Kilkenny Courthouse
A middle-aged man has been convicted of two counts of sexual assault following an incident with two 14 year-old girls, in the centre of Kilkenny in the middle of the afternoon.
The man, who can not be identified for legal reasons, was convicted on both counts after a jury trial at Kilkenny Circuit Court.
Sergeant Dave Cosgrove told the court that he became aware of reports of a male harassing two 14 year-olds on May 27, 2022.
The girls were in the company of a boy the same age and had met to hang out after school. They were in the Peace Park area of the city.
They were sitting in the green area when a male approached them and started to talk to them.
The man, aged in his 50s, started making inappropriate sexual comments. This went on for some time and the youths were uncomfortable.

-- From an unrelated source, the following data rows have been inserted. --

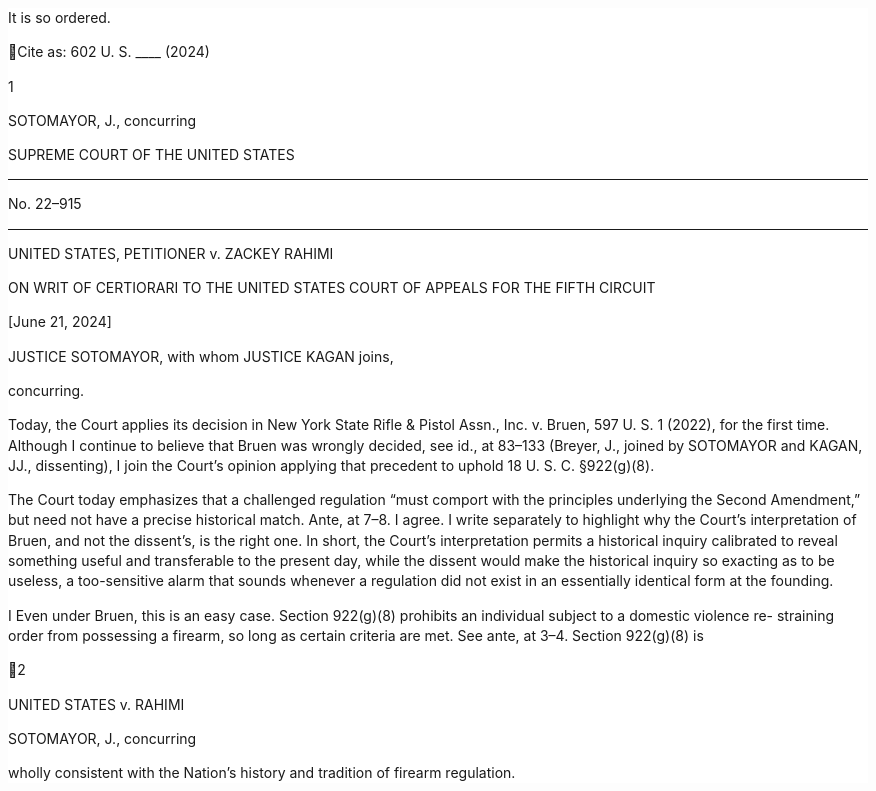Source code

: It is so ordered.

Cite as:  602 U. S. ____ (2024)

1

SOTOMAYOR, J., concurring

SUPREME COURT OF THE UNITED STATES

_________________

No. 22–915
_________________

UNITED STATES, PETITIONER v. ZACKEY RAHIMI

ON WRIT OF CERTIORARI TO THE UNITED STATES COURT OF
APPEALS FOR THE FIFTH CIRCUIT

[June 21, 2024]

JUSTICE SOTOMAYOR, with  whom  JUSTICE KAGAN  joins,

concurring.

Today, the Court applies its decision in New York State
Rifle  &  Pistol  Assn.,  Inc.  v.  Bruen,  597  U. S.  1  (2022),  for
the  first  time.    Although  I  continue  to  believe  that  Bruen
was wrongly decided, see id., at 83–133 (Breyer, J., joined
by  SOTOMAYOR  and  KAGAN,  JJ.,  dissenting),  I  join  the
Court’s  opinion  applying  that  precedent  to  uphold  18
U. S. C. §922(g)(8).

The Court today emphasizes that a challenged regulation
“must  comport  with  the  principles  underlying  the  Second
Amendment,” but need not have a precise historical match.
Ante, at 7–8.  I agree.  I write separately to highlight why
the Court’s interpretation of Bruen, and not the dissent’s, is
the right one.  In short, the Court’s interpretation permits
a  historical  inquiry  calibrated  to  reveal  something  useful
and transferable to the present day, while the dissent would
make the historical inquiry so exacting as to be useless, a
too-sensitive alarm that sounds whenever a regulation did
not exist in an essentially identical form at the founding.

I
  Even under Bruen, this is an easy case.  Section 922(g)(8)
prohibits  an  individual  subject  to  a  domestic  violence  re-
straining order from possessing a firearm, so long as certain
criteria  are  met.  See  ante,  at  3–4.    Section  922(g)(8)  is

2

UNITED STATES v. RAHIMI

SOTOMAYOR, J., concurring

wholly consistent with the Nation’s history and tradition of
firearm regulation.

He instigated the topics with a sexual context.
The boy asked how old the man was and he told them he was 52. The boy then asked the man if he thought it was ok to suggest he would have sex with a 14-year-old girl and the man said it wasn’t his fault and that he was ‘talking with his d*ck’.
The man fell off his bike, onto the two girls and as he was getting up he groped their legs and bottoms. One of the girls said the man fell onto them on purpose.
The youths then walked across the river to the other side of the city. They encountered the man again at Canal Square and then decided to contact the gardaí.
A garda was sent to the scene and Sgt Cosgrove said he saw the man on city CCTV.
When gardaí spoke to the man he appeared to be under the influence of an intoxicant. He matched the description given by the three youths.
One of the girls had taken a photo of the man on her phone at the first meeting and forwarded that to gardaí. It showed the same man.
He was arrested at his home and interviewed. He initially told gardaí the incident had never happened but later accepted he shouldn’t have spoken to the youths like that.
He said the nature of the conversation was that they were probably joking.
The man has now been remanded in custody since last May, the court heard, after it took two bench warrants for him to appear in court.
Judge Martin was told the man had 22 previous convictions including one under Section 45 of the Sexual Offences Act (exposure, offensive conduct of a sexual nature) and ‘a large number’ of public order matters dating back 24 years.
Sean Rafter BL, defending, said his client has a problem with alcohol and a lot of the previous convictions were in this context.
His client accepted the decision of the jury, the barrister added, and had asked Mr Rafter to apologise on his behalf to the victims.
Drink was a ‘major issue’ on that day. Mr Rafter said his client could not really remember what he said or what happened and put himself at the mercy of the court.
His client is a separated man with one daughter in the UK.
Judge Martin said that in considering the appropriate sentence he had listened to the barrister and sergeant, and that the sentence must be proportionate to the crime.
He said the teenagers had been groped by the man on an ordinary, pleasant afternoon in town, and they contacted the gardaí.
Sexual assault is a serious offence, the judge said and he in no way intended to belittle these offences by placing them at the lower end of what the court can encounter from time to time.
Aggravating factors in the case included the age of the two girls, who were on their way home from school, sitting in a grassy area with their friend. Also aggravating was the number of previous convictions the man had. Including one the judge described as for ‘grabbing his genital area and making lewd comments in public’.
OLD WAYS
This offence was also committed while the man was on a suspended sentence, the judge commenting the man was ‘back at your old ways again’.
Judge Martin noted that the man had given instructions to his defence to question the girls if they had been drinking on the day.
That could only have been designed to cast doubt over their testimony to the jury, and belittle them.
The suggestion that the boy started the conversation had absolutely no basis, the judge said, other than to belittle him in the eyes of the jury.
The man said he had little memory of the event, however he had a clear memory of it during the garda interview, the judge pointed out, and he made no suggestions about the youths then, as his defence had in court.
Mitigation included the fact the man accepted the jury decision. He had been entitled to contest the case, the judge added.
Also mitigating was the man’s apology, which the judge said he hoped would be of some solace to the girls. In accepting he shouldn’t have engaged with the girls showed the man had insight into the offence.
On both charges of sexual assault the man was convicted and sentenced to 18 months in prison, to run consecutively. The last six months is suspended, for 12 months, on condition the man remain alcohol free, keep the peace and be of good behaviour.
The sentence was backdated to begin when the man entered custody in May 2023.